(Stored entries)
↓↓↓

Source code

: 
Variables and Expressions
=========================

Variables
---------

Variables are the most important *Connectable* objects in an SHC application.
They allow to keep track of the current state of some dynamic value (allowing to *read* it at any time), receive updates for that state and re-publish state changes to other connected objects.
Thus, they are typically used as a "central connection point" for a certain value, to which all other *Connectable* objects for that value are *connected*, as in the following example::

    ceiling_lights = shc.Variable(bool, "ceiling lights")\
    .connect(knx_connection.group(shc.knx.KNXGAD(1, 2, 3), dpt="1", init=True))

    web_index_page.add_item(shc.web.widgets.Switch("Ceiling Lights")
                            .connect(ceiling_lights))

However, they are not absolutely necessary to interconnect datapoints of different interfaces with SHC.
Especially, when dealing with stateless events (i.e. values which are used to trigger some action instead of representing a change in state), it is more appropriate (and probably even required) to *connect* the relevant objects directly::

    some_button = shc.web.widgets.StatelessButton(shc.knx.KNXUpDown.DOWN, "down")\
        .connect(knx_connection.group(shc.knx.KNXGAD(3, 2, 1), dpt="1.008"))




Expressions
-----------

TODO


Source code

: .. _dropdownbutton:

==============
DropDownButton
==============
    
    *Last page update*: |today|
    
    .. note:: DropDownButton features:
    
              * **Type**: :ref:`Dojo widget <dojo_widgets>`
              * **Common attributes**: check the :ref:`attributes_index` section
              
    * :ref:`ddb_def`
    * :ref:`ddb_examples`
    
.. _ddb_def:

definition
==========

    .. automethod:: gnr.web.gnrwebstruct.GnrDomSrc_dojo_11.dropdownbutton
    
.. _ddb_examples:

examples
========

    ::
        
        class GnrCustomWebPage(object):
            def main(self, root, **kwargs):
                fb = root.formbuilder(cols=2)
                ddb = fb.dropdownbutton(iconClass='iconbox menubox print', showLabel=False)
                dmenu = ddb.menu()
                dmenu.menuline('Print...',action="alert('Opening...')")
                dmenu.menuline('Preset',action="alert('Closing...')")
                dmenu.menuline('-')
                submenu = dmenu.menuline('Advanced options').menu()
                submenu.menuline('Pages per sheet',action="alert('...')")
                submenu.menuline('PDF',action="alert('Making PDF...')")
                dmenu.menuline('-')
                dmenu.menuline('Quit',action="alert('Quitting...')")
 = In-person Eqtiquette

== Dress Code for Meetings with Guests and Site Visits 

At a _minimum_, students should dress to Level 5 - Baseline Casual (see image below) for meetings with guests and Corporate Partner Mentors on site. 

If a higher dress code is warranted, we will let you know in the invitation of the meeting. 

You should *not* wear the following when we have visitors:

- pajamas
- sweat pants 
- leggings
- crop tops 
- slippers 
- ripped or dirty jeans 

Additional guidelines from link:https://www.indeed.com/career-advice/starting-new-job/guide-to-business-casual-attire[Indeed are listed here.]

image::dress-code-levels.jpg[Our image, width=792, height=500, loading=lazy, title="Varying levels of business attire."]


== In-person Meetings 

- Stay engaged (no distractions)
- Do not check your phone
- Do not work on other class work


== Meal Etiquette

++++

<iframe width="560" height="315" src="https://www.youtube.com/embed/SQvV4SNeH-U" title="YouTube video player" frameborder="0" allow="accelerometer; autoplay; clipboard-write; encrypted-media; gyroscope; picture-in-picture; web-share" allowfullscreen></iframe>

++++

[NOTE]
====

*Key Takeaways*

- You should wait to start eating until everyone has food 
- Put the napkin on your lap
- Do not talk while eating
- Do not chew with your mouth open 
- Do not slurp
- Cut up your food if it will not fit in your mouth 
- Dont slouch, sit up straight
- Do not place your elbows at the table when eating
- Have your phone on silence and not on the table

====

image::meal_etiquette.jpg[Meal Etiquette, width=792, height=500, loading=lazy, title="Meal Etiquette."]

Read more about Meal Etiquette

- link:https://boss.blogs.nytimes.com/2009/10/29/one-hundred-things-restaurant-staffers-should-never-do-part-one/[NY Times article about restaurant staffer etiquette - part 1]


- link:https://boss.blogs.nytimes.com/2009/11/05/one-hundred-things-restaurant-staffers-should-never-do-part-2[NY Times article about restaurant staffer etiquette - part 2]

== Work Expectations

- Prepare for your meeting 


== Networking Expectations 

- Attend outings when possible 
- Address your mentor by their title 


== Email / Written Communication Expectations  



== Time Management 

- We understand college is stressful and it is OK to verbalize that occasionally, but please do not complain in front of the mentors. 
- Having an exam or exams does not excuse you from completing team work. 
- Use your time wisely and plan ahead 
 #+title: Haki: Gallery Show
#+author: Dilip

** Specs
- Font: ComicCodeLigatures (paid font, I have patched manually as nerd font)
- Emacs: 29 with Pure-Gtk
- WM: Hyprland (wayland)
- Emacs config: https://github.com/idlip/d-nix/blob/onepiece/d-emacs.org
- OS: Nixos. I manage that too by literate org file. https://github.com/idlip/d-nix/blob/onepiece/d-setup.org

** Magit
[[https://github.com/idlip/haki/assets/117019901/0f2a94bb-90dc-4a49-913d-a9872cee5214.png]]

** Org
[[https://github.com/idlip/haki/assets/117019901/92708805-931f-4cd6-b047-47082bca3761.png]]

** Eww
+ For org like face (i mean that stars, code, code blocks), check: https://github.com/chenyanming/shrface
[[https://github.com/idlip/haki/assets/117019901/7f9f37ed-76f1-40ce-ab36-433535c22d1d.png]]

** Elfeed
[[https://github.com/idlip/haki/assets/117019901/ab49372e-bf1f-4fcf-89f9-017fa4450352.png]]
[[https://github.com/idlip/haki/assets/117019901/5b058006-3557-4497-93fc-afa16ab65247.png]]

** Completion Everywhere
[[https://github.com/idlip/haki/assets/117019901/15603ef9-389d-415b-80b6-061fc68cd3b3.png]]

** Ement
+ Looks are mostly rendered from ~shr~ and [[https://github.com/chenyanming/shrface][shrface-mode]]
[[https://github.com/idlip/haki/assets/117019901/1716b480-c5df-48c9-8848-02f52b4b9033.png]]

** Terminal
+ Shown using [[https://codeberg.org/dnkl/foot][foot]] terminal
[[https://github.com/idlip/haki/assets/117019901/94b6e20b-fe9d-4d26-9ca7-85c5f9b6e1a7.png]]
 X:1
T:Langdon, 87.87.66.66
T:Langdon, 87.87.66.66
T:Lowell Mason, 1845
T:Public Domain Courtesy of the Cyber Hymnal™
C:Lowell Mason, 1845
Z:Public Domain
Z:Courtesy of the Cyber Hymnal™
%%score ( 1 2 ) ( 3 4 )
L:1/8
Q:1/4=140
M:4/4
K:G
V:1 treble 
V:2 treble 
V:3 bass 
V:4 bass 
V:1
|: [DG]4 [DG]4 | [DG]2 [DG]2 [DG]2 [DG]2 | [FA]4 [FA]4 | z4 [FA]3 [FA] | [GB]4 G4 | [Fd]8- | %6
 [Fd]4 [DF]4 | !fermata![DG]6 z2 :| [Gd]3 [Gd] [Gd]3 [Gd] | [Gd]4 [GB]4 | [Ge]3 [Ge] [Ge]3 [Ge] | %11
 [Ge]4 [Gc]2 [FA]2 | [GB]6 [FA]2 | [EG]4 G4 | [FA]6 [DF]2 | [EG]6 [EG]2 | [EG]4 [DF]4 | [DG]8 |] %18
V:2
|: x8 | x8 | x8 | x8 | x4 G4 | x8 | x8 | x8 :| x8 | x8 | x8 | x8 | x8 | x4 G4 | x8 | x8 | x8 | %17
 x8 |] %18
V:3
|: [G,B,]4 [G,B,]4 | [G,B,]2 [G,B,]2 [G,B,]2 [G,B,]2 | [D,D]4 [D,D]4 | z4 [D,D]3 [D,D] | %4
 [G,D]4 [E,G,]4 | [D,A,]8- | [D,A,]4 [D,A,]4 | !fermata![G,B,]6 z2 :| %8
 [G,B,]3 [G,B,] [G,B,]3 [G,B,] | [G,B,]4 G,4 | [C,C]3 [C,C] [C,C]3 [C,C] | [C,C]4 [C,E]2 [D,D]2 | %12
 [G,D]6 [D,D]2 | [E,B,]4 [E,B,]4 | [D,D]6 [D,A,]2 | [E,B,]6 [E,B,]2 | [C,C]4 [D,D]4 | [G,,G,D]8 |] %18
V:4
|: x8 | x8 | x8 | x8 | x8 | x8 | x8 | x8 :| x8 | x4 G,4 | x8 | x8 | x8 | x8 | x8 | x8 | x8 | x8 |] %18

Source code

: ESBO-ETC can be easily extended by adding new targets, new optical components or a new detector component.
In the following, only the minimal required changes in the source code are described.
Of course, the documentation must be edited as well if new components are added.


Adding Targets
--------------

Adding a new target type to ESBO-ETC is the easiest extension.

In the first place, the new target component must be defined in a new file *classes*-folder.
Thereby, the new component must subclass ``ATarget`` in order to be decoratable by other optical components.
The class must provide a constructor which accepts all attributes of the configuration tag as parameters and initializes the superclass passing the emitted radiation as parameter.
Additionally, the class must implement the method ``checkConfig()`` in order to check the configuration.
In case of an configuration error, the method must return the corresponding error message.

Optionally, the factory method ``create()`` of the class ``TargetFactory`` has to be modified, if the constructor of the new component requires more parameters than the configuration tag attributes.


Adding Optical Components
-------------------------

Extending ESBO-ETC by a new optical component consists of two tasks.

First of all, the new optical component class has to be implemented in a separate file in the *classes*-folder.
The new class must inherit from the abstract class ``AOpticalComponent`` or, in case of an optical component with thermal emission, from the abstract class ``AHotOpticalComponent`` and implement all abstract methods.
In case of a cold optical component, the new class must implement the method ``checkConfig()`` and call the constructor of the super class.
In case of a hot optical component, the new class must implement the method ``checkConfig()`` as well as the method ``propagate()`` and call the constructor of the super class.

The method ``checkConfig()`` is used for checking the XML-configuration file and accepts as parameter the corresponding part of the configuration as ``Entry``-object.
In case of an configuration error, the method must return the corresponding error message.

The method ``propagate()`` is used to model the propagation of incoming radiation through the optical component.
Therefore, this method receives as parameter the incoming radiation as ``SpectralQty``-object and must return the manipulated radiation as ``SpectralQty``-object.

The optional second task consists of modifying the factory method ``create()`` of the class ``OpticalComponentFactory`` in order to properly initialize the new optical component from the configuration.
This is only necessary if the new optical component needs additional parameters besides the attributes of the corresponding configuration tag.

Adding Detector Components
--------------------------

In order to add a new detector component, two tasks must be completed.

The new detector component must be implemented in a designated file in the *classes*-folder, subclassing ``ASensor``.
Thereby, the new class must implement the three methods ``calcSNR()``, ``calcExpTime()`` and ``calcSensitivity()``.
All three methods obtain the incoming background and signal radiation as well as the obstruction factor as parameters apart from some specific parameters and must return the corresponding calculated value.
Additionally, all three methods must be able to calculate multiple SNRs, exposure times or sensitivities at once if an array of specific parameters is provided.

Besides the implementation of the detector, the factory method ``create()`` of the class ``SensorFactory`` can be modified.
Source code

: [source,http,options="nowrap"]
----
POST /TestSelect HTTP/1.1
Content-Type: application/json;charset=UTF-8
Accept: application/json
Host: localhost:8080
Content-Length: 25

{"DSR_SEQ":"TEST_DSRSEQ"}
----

↑↑↑

YOUR OBJECTIVE: Your task is to restate, word for word, the lines from the beginning of the records to the line with "They allow to", inclusive.

SOLUTION:
Source code

: 
Variables and Expressions
=========================

Variables
---------

Variables are the most important *Connectable* objects in an SHC application.
They allow to keep track of the current state of some dynamic value (allowing to *read* it at any time), receive updates for that state and re-publish state changes to other connected objects.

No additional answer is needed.